Член Шведского королевского географического общества, путешественник и писатель Стен Бергман совершал уже третью экспедицию на Дальний Восток. В двадцатые годы совсем юными молодоженами они с женой около трех лет провели на Камчатке. На оленях, собаках и пешком исследовали вдоль и поперек огромный полуостров. Потом дети привязали жену к дому, и следующей явилась его двухгодичная экспедиция на Курильские острова.

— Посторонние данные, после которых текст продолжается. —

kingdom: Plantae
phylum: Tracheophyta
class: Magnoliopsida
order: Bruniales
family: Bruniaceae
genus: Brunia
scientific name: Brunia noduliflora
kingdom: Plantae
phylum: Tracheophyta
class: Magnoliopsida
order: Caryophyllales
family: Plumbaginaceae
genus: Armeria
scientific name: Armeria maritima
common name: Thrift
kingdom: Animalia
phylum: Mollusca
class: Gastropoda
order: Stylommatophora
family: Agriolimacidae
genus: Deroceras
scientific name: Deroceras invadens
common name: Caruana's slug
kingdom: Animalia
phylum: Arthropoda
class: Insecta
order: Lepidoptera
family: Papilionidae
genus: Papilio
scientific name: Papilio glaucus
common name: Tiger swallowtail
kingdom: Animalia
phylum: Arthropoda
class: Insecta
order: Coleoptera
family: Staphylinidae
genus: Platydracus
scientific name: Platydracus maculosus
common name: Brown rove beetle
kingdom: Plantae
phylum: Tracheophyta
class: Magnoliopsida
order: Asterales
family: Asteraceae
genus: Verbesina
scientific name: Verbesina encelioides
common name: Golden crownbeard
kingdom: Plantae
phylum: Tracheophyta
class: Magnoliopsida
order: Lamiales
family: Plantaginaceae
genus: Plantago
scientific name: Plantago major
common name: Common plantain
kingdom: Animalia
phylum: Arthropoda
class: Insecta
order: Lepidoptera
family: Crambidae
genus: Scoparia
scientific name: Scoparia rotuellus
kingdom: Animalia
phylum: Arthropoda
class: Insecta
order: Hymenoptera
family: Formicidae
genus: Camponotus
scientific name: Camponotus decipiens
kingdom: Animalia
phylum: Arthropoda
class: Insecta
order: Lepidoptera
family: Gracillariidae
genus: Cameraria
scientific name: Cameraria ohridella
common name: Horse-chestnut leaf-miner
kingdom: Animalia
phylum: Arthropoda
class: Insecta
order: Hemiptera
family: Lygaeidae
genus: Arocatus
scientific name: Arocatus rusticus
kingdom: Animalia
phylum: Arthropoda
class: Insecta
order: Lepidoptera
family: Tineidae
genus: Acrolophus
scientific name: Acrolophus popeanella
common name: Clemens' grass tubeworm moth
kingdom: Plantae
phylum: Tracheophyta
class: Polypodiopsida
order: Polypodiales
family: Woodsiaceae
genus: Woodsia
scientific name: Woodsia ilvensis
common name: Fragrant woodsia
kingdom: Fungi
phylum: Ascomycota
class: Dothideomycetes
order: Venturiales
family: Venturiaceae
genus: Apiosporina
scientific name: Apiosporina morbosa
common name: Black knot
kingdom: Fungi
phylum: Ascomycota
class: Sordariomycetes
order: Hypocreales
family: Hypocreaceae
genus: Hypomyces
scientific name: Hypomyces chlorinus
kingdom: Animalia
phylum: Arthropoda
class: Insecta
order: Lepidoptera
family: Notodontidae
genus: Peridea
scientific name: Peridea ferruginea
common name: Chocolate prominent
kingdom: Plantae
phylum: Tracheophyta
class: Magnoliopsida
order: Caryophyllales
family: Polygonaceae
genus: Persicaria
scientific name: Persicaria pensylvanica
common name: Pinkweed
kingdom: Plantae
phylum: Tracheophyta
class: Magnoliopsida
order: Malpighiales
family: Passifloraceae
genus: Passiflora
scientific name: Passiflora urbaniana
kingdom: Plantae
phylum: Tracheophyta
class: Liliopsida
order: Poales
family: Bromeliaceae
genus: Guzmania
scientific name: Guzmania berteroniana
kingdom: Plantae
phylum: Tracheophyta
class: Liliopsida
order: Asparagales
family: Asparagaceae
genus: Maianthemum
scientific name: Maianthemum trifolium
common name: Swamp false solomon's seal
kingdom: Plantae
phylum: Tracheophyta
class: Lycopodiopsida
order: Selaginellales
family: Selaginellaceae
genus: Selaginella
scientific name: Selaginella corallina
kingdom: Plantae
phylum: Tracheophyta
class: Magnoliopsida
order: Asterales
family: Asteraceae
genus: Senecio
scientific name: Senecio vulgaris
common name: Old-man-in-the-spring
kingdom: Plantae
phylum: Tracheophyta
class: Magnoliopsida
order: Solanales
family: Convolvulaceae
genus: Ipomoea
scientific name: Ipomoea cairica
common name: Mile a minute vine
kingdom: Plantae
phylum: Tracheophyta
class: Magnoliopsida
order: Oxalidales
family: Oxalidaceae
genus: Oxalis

А теперь — в Корею. Приехав, он арендовал в нашем курортном местечке Новина уютную дачу «Зорьку», создал там базу, с помощником шведом и маленьким веселым японцем Ямамото исколесил почти весь север страны. Собирал коллекции птиц, шкуры и черепа зверей, предметы старины и первобытные орудия труда, национальную одежду корейцев и домашнюю утварь. Много фотографировал, писал.

Однако в программу его зоологических изысканий входило добыть выдающийся экземпляр дальневосточного секача-кабана для Стокгольмского музея и понаблюдать жизнь вепрей в их родной стихии. Как страстный охотник, он мечтал побродить за ними сам и договорился приехать в Симподон, куда мы отправились раньше.

Бергман прибыл в назначенный срок, мы познакомились ближе и быстро подружились. Среднего роста, темный шатен с ласковым прищуром карих глаз — что-то лапландское, от героев Кнута Гамсуна, было в его внешности; подвижный и энергичный, отзывчивый и мягкий, он как-то сразу располагал к себе ненаигранным благородством и культурой. Помочь добыть нужный экспонат и поучить охоте на кабанов попросил меня.

Утро первого выхода было на редкость холодным и ветреным. Прикрывая рукавицей лицо от жестких порывов ветра, я шагал впереди. За мной по узкой тропе в белом маскхалате с маузером за плечами шел Бергман; сзади — несший фотоаппарат и рюкзак кореец.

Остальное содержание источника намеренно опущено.